Between them, Solar and Nyengaard have injected €2m of fresh capital into GenieBelt, a project management and communication platform to the global construction industry, which operates in the Danish, British, Polish and Canadian markets, where it has offices.
GenieBelt’s tech-inspired operational and project planning platforms is tailored specifically for the construction industry, helping to improve “the way projects coordinate, collaborate and communicate by opening up and simplifying the vast information flow of modern projects”, say its founders.
According to GenieBelt’s research, delays, re-work and waiting time constitutes more than 70% of paid time during the completion of a construction project, as well as 15% of project costs – in other words, too much time is spent hanging around waiting for somebody to make a decision and communicate it effectively – something anyone who has spent time around construction projects will doubtless be familiar with.
Geniebelt say they can reduce this by 50%, simply by controlling processes better and disseminating information more quickly and effectively, using the latest technology.
The company has grown to 25 employees since it first launched in 2013, led by Ulrik Branner, CEO, Nikolaj Bernsten, CTO, and Brit Gari Nickson, CCO, who describes himself as a “tech geek at heart, who loves to sell”. Klaus Nyengaard, who lists his favourite tool as a “chisel”, on the company website, is Chairman, and doubtless plans to drive similar growth to that which he achieved at JustEat, where he helped grow the company from 40 to 1,000 employees.
Hugo Dorph, CCO at Solar, said that “we recognized a vision that is closely aligned with Solar’s, and we have also met the team who are capable of carrying out this vision”, adding “it is imperative for Solar to support solutions that our customer’s experience as intuitive, easy-to-use and most of all – relevant in making their jobs faster”.
Nyengaard believes that the “Con-Tech” sector has become “hot” over the last couple of years, and believes that Europe is finally beginning to follow the US’ lead; “from what I know”, he commented, “this is the largest single European investment in next-gen mobile and user friendly solutions to the global construction industry – and that is something to be proud of!”
CEO Branner added “Even though Solar won’t step in and change GenieBelt’s structure, priorities or strategy, this investment is a unique match of industry experience meeting cutting edge technology.”
GenieBelt provides live programme management and project overview software tools for project managers, instant reporting, and “fast and effective” collaboration for subcontractors – and can be used with a smartphone.

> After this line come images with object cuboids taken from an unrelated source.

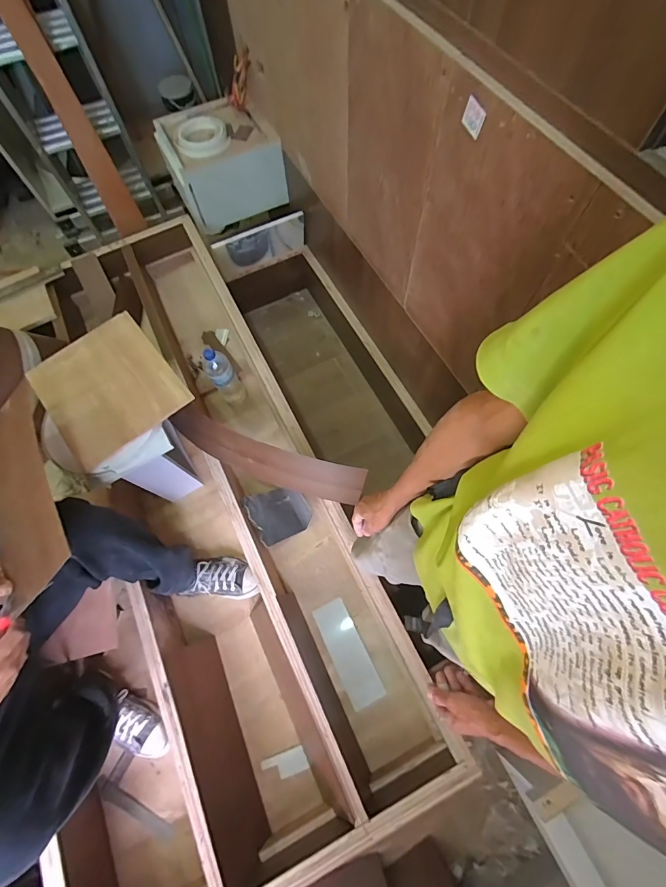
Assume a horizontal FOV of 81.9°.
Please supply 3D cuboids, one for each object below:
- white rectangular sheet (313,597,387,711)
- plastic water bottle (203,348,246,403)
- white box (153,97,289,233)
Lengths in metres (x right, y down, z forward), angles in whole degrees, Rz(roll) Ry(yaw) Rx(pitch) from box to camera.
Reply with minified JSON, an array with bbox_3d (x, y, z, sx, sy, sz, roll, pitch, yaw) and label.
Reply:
[{"bbox_3d":[0.039,0.558,1.031,0.091,0.011,0.256,-27,67,-6],"label":"white rectangular sheet"},{"bbox_3d":[-0.341,-0.212,1.198,0.078,0.245,0.085,0,67,1],"label":"plastic water bottle"},{"bbox_3d":[-0.418,-1.068,1.487,0.422,0.282,0.283,-17,68,-5],"label":"white box"}]

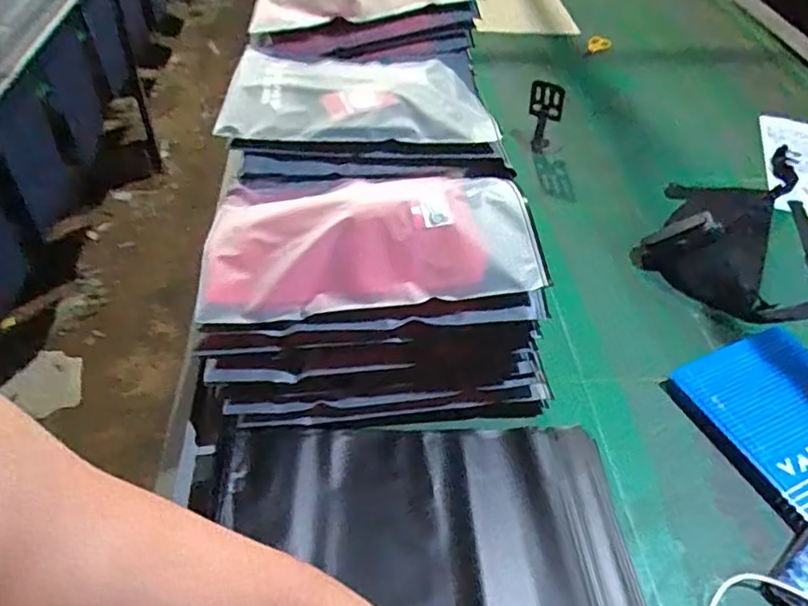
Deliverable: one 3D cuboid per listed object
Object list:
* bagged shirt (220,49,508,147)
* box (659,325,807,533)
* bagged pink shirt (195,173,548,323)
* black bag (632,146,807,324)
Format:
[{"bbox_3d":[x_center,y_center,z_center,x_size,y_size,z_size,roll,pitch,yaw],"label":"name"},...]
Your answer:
[{"bbox_3d":[-0.056,-0.276,0.810,0.335,0.035,0.227,3,45,-1],"label":"bagged shirt"},{"bbox_3d":[0.452,0.152,0.677,0.186,0.037,0.286,-17,49,-20],"label":"box"},{"bbox_3d":[-0.037,-0.085,0.670,0.339,0.056,0.229,-2,46,-6],"label":"bagged pink shirt"},{"bbox_3d":[0.563,-0.131,0.944,0.304,0.081,0.423,30,51,23],"label":"black bag"}]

Documents can be shared easily between project stakeholders and automated drawing controls specifically designed for the construction industry are also available.
The projects are hosted using cloud technology and 24/7 support is also provided.

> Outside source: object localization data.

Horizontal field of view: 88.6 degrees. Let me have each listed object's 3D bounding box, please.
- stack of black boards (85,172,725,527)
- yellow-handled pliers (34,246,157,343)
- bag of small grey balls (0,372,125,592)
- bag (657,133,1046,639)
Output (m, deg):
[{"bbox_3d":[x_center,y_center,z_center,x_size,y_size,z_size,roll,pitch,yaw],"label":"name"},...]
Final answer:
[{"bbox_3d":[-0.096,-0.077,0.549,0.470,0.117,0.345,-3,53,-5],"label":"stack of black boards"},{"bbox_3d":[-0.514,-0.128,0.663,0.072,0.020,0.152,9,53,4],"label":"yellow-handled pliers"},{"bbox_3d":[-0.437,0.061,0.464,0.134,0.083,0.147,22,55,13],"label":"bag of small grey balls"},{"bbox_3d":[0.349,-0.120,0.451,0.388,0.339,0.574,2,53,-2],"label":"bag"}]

The company had previously raised 2 angel rounds of $500k, in Nov 2013, and $700k in Feb 2015.
Denmark’s capital is home to one of the fastest growing start-up communities in Europe, thanks to a dedicated and passionate community of entrepreneurs, notably Nyengaard, and Peter Muhlmann, founder of Trustpilot, who have raised more than $130m of funding in a city where, according to local founders, “everybody knows everybody”, and thanks to agencies like Copenhagen for the Win, which is funded by entrepreneurs and start-ups and acts as a kind of PR agency for Danish tech start-ups.